I had the honor of being a guest on the Small Business Talk Podcast
Content from the podcast webpage appears below. Follow this link for the original site.
Show Notes Background
At 14 years old, Jason Bradshaw started his own telecommunications and hardware distribution business. It was there he began a lifelong passion for customer experience – even if he didn’t exactly know what it was called at the time. It didn’t matter, because this first foray into entrepreneurship gave him a taste of how to offer customers an experience, not just a product. The idea that underscores Jason’s work today – and at age 14 – is this: organisations have the potential to vastly improve individual lives. Whether building on an employee’s skills, or offering customers a seamless interaction, the ability to care for your customer matters to more people than just your customer.
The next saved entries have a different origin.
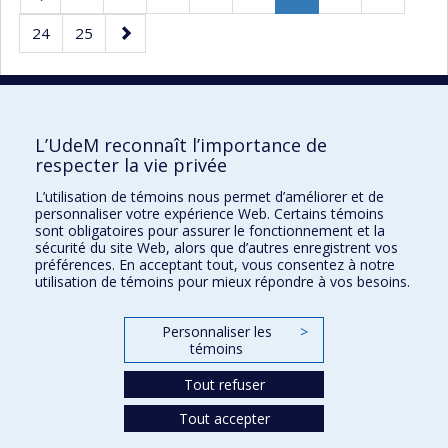
précédente
Page
Page
Page
Page
24
25
courante.
suivante
30 résultats par page
L’UdeM reconnaît l’importance de
respecter la vie privée
L’utilisation de témoins nous permet d’améliorer et de
Faculté des sciences de l'éducation
personnaliser votre expérience Web. Certains témoins
sont obligatoires pour assurer le fonctionnement et la
Pavillon Marie-Victorin
sécurité du site Web, alors que d’autres enregistrent vos
préférences. En acceptant tout, vous consentez à notre
90, avenue Vincent-d'Indy
utilisation de témoins pour mieux répondre à vos besoins.
Montréal (Québec) H2V 2S9
Personnaliser les
>
témoins
Tout refuser
Tout accepter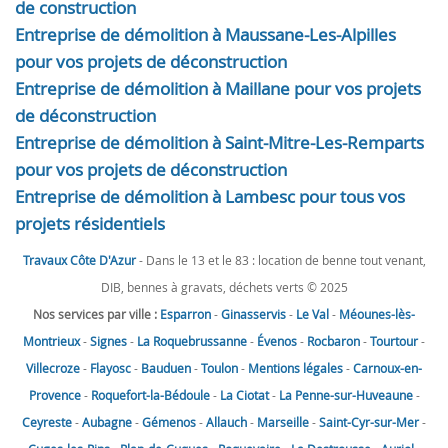
de construction
Entreprise de démolition à Maussane-Les-Alpilles
pour vos projets de déconstruction
Entreprise de démolition à Maillane pour vos projets
de déconstruction
Entreprise de démolition à Saint-Mitre-Les-Remparts
pour vos projets de déconstruction
Entreprise de démolition à Lambesc pour tous vos
projets résidentiels
Travaux Côte D'Azur
- Dans le 13 et le 83 : location de benne tout venant,
DIB, bennes à gravats, déchets verts © 2025
Nos services par ville :
Esparron
-
Ginasservis
-
Le Val
-
Méounes-lès-
Montrieux
-
Signes
-
La Roquebrussanne
-
Évenos
-
Rocbaron
-
Tourtour
-
Villecroze
-
Flayosc
-
Bauduen
-
Toulon
-
Mentions légales
-
Carnoux-en-
Provence
-
Roquefort-la-Bédoule
-
La Ciotat
-
La Penne-sur-Huveaune
-
Ceyreste
-
Aubagne
-
Gémenos
-
Allauch
-
Marseille
-
Saint-Cyr-sur-Mer
-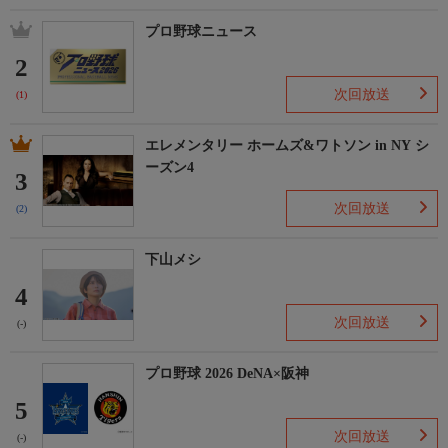
プロ野球ニュース
2
次回放送
(1)
エレメンタリー ホームズ&ワトソン in NY シ
ーズン4
3
次回放送
(2)
下山メシ
4
次回放送
(-)
プロ野球 2026 DeNA×阪神
5
次回放送
(-)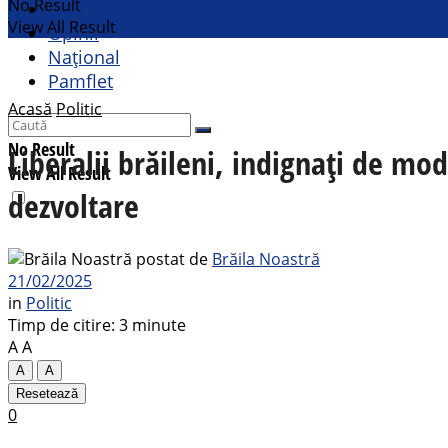
No Result
Cultural
View All Result
Opinii
Național
Pamflet
Acasă
Politic
No Result
Liberalii brăileni, indignați de mod
View All Result
dezvoltare
postat de
Brăila Noastră
21/02/2025
in
Politic
Timp de citire: 3 minute
A
A
A
A
Resetează
0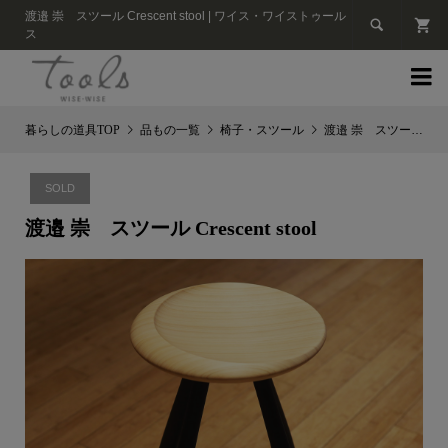
渡邉 崇 スツール Crescent stool | ワイス・ワイストゥール

ス

品もの一覧
椅子・スツール
渡邉 崇 スツール Crescent stool
SOLD
渡邉 崇 スツール Crescent stool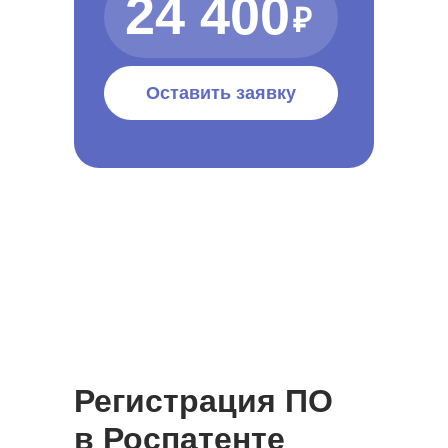
24 400
₽
Оставить заявку
Регистрация ПО
в Роспатенте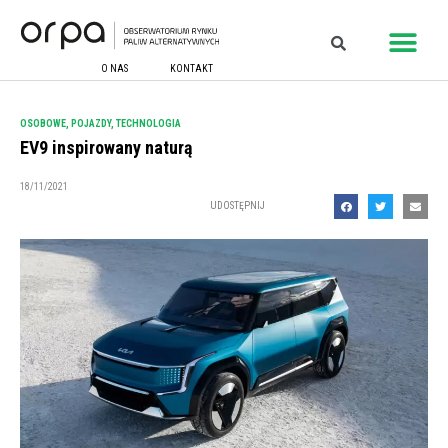
O NAS
KONTAKT
OSOBOWE
,
POJAZDY
,
TECHNOLOGIA
EV9 inspirowany naturą
18/11/2021
UDOSTĘPNIJ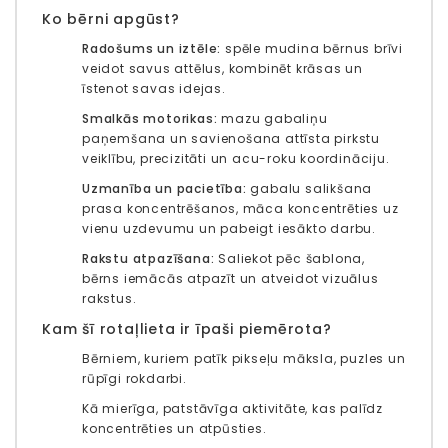
Ko bērni apgūst?
Radošums un iztēle:
spēle mudina bērnus brīvi
veidot savus attēlus, kombinēt krāsas un
īstenot savas idejas.
Smalkās motorikas:
mazu gabaliņu
paņemšana un savienošana attīsta pirkstu
veiklību, precizitāti un acu-roku koordināciju.
Uzmanība un pacietība:
gabalu salikšana
prasa koncentrēšanos, māca koncentrēties uz
vienu uzdevumu un pabeigt iesākto darbu.
Rakstu atpazīšana:
Saliekot pēc šablona, ​​
bērns iemācās atpazīt un atveidot vizuālus
rakstus.
Kam šī rotaļlieta ir īpaši piemērota?
Bērniem, kuriem patīk pikseļu māksla, puzles un
rūpīgi rokdarbi.
Kā mierīga, patstāvīga aktivitāte, kas palīdz
koncentrēties un atpūsties.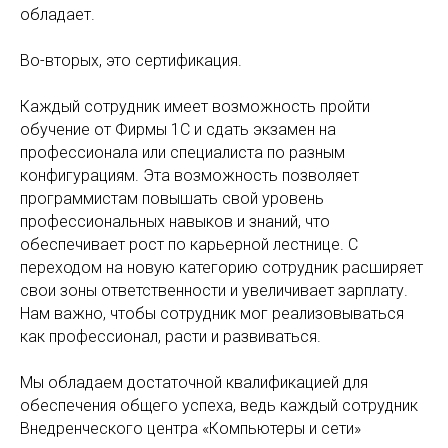
обладает.
Во-вторых, это сертификация.
Каждый сотрудник имеет возможность пройти
обучение от Фирмы 1С и сдать экзамен на
профессионала или специалиста по разным
конфигурациям. Эта возможность позволяет
программистам повышать свой уровень
профессиональных навыков и знаний, что
обеспечивает рост по карьерной лестнице. С
переходом на новую категорию сотрудник расширяет
свои зоны ответственности и увеличивает зарплату.
Нам важно, чтобы сотрудник мог реализовываться
как профессионал, расти и развиваться.
Мы обладаем достаточной квалификацией для
обеспечения общего успеха, ведь каждый сотрудник
Внедренческого центра «Компьютеры и сети»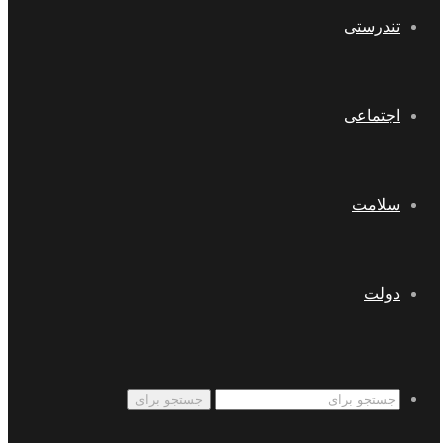
تندرستی
اجتماعی
سلامت
دولت
جستجو برای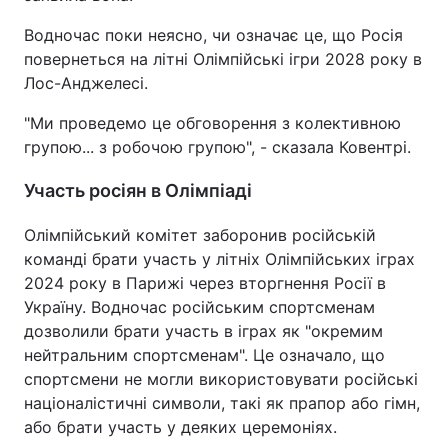
Водночас поки неясно, чи означає це, що Росія
повернеться на літні Олімпійські ігри 2028 року в
Лос-Анджелесі.
"Ми проведемо це обговорення з колективною
групою... з робочою групою", - сказала Ковентрі.
Участь росіян в Олімпіаді
Олімпійський комітет заборонив російській
команді брати участь у літніх Олімпійських іграх
2024 року в Парижі через вторгнення Росії в
Україну. Водночас російським спортсменам
дозволили брати участь в іграх як "окремим
нейтральним спортсменам". Це означало, що
спортсмени не могли використовувати російські
націоналістичні символи, такі як прапор або гімн,
або брати участь у деяких церемоніях.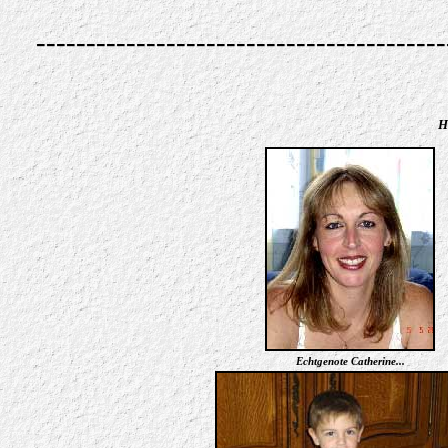
-----------------------------------------
H
Echtgenote Catherine...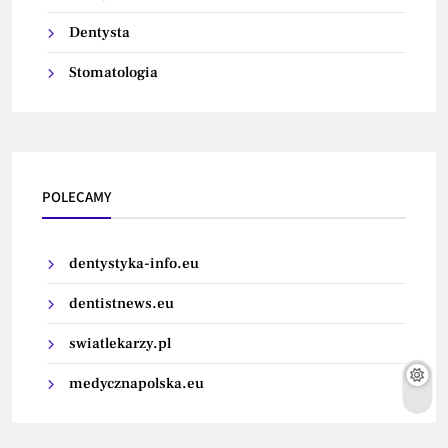
Dentysta
Stomatologia
POLECAMY
dentystyka-info.eu
dentistnews.eu
swiatlekarzy.pl
medycznapolska.eu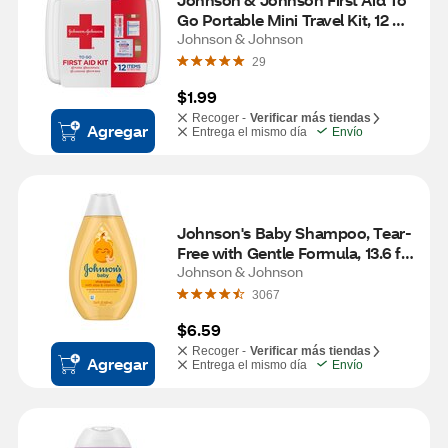
Go Portable Mini Travel Kit, 12 
pieces
Johnson & Johnson
29
$1.99
Recoger -
Verificar más tiendas
Agregar
Entrega el mismo día
Envío
Johnson's Baby Shampoo, Tear-
Free with Gentle Formula, 13.6 fl. 
oz
Johnson & Johnson
3067
$6.59
Recoger -
Verificar más tiendas
Agregar
Entrega el mismo día
Envío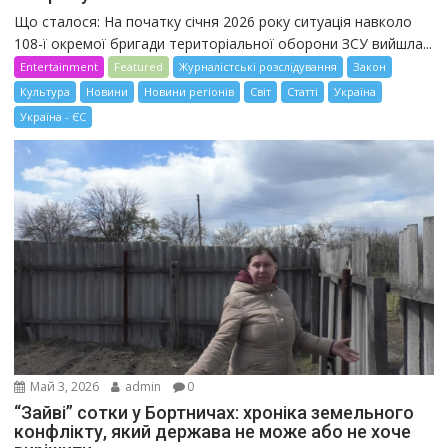
Що сталося: На початку січня 2026 року ситуація навколо
108-ї окремої бригади територіальної оборони ЗСУ вийшла...
Entertainment
Featured
Журналістські розслідування
Закон
Культура
Новини
Новини регіонів
Світ
Статті
Україна
Україна - ЄС
Май 3, 2026
admin
0
“Зайві” сотки у Бортничах: хроніка земельного
конфлікту, який держава не може або не хоче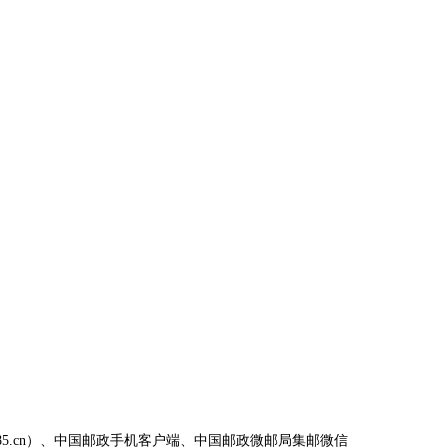
1185.cn）、中国邮政手机客户端、中国邮政微邮局集邮微信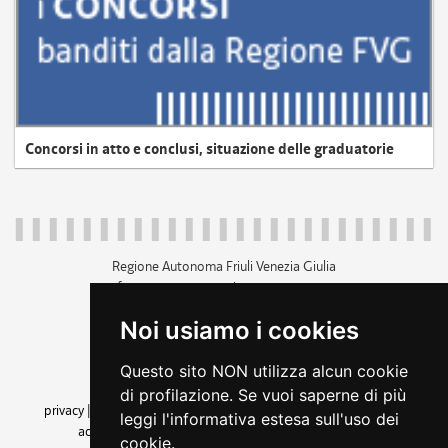
Concorsi in atto e conclusi, situazione delle graduatorie
Regione Autonoma Friuli Venezia Giulia
c.f. 80014930327; p.iva 00526040324
piazza Unità d'Italia 1 Trieste
Noi usiamo i cookies
+39 040 3771111
regione.friuliveneziagiulia@certregione.fvg.it
Questo sito NON utilizza alcun cookie
amministrazione trasparente
di profilazione. Se vuoi saperne di più
privacy
|
cookie
|
note legali
|
accessibilità
|
rss
|
dichiarazione di
leggi l'informativa estesa sull'uso dei
accessibilità
|
feedback
|
cambio preferenze cookie
cookie.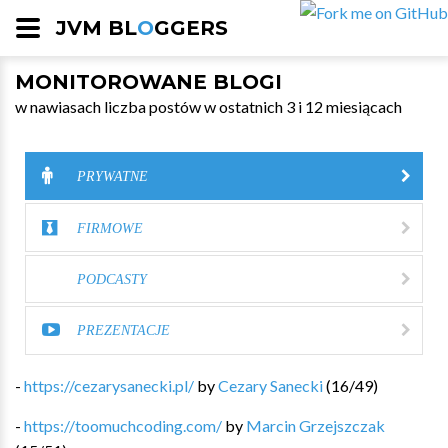
JVM BL
O
GGERS
MONITOROWANE BLOGI
w nawiasach liczba postów w ostatnich 3 i 12 miesiącach
PRYWATNE
FIRMOWE
PODCASTY
PREZENTACJE
-
https://cezarysanecki.pl/
by
Cezary Sanecki
(
16
/
49
)
-
https://toomuchcoding.com/
by
Marcin Grzejszczak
How Do You Outsell Your Competitors?
As a small business, chances are that you can’t compete with cheap prices the way that a big company can.
But you can give them an experience that a corporate entity can’t. You can improve the service you deliver to ensure that customers will remember how they were treated with you – and if they’ve enjoyed working with you, they are likely to return. You spend a lot of time and expense on getting customers in your door, so you don’t want them to leave during their first sale with your business.
Show Them You Care
According to some experts, 68% of customers will leave because of one reason: They don’t think that you care.
It’s not about doing something wrong. It’s about not doing something right. Sometimes showing a customer that you care can be as simple as delivering on the promises you make.
When you market your products and/or services to the public, what are you promising them? We’ve all heard of ‘false advertising’ and no one likes to go into a business with high expectations, only to be disappointed by the lack of follow-through. Manage your customer’s expectations and you will end up with a much more successful experience for yourself, your customer and your business.
Experiences, Not Business
If you asked a person about their favourite movie, they might tell you about:
Actors
Performance
Plot
Scenes
But they would not tell you about the company that made the movie, because they are focused on the experience that the company provided them with instead. It’s the experience that we remember – the employee that creates that experience as well, and what they can do for you.